**EXERCISES TO COMPLETE**
(a) List the school classes that the profile of Cindy Voorhees says she took.
(b) Answer these from the profile of Cindy Voorhees, one answer per line:
(i) What role in her childhood church was she not allowed to have?
(ii) What two lines of work did her father have?
(iii) What did she become instead of a baseball player?
(c) Write the next few paragraphs of the profile of Cindy Voorhees, picking up right after its final sentence.
---------- EXCERPTED PASSAGE
‘Back door’ leads to vocation in liturgical design, priesthood

By Sharon Sheridan
Posted Mar 30, 2012

The Lazarus Chapel at the Cathedral Center of St. Paul in the Diocese of Los Angeles as redesigned by Cindy Voorhees.

[Episcopal News Service] This is one of a series of articles ENS is publishing during Women’s History Month.

As a liturgical designer and builder of churches, the Rev. Canon Cindy Evans Voorhees knows the ins and outs of entrances and exits, apses and naves. But in her vocation, it’s the back door she’s found particularly useful.

The Lazarus Chapel before it was redesigned.

“I happen to navigate the field of women’s equality by ‘back-dooring’ every time: OK, I’ll find a way,” she said.

While today she is an Episcopal priest in the Diocese of Los Angeles, she wasn’t allowed to be an acolyte while growing up in what now is the Evangelical Lutheran Church of America. “I asked, and they just kind of said, ‘Oh, no, just the boys.'”

“I didn’t get angry. It was just the way things were,” she said.

Wishing to play baseball in grade school, she was told girls didn’t play baseball; they were cheerleaders. Instead, she became “an excellent tether ball player.”

Cindy Voorhees

“I was always very athletic. I never let my female body hold me back, but I think at times the world did. I would just go around.”

Her father, a sociologist and master carpenter, told her: “No daughter of mine is going to be a secretary. You’re not taking home ec and typing. … If you know those things, that’s what they’re going to ask you to do.”

“I took wood shop, auto shop, metal shop and drafting,” she said. “I was actually a teacher’s aide in college in metal shop and wood shop at a local junior high … My father was always pulling me into the garage, building things. I always like to say I can swing a mean hammer.”
--------------------
---------- DATA EXTRACT
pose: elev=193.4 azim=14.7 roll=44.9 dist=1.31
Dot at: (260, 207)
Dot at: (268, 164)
--------------------
**RESULTS FOR THE EXERCISE**
(a) Wood shop, auto shop, metal shop and drafting.

(b)
(i) Acolyte.
(ii) Sociologist and master carpenter.
(iii) An excellent tether ball player.

(c)
Entering college, “I just assumed I’d go right into architecture classes.” But when she inquired, “the professor said no, I would just disrupt his class as a girl.

“So I went over to the art department and majored in fine art. My first job was in the design and construction department of a major furniture firm.”

In 1985, she said, “the president fired everyone in the department and told me to get ready to build buildings, and then I switched companies and built buildings there.” She earned a general contractor’s license and, self-taught, passed tests to become a certified interior designer. “I became a designer, became a contractor, and 20 years into it, people just called me an architect.”

She moved from California to Texas to Washington, D.C., to Chicago and finally back to California, where she now lives in Huntington Beach. When she was leaving Chicago, the pastor at the nondenominational church she was attending wrote ahead to the pastor at a church in California. When she arrived in 1990, the pastor asked her to make an appointment to see him. “I walked in, and he had the blueprints there and said, ‘Would you build me a church?'”

That’s where she met her future design partner, liturgical consultant Walter Judson of Judson Studios, who mentored her until his death 10 years later. That launched her own career in liturgical design. She’s been involved in projects at more than 300 churches, plus some synagogues and one Hare Krishna temple.

A window honoring St. Julian of Norwich in the church of the Cathedral Center of St. Paul, Diocese of Los Angeles, is shown here in Cindy Voorhees’ original rendering.

“This is a vocation,” she said. “A typical designer off the street could not do church design. It’s a long time of education on what each denomination wants – their customs, their rituals. You have to learn the language of each denomination or non-denomination. You have to know their government, whether it’s a session or a vestry or a council or the elders. … It takes extreme patience to work with committees and congregations processing change.”

Meanwhile, Voorhees had left the Lutheran Church and had been attending nondenominational churches.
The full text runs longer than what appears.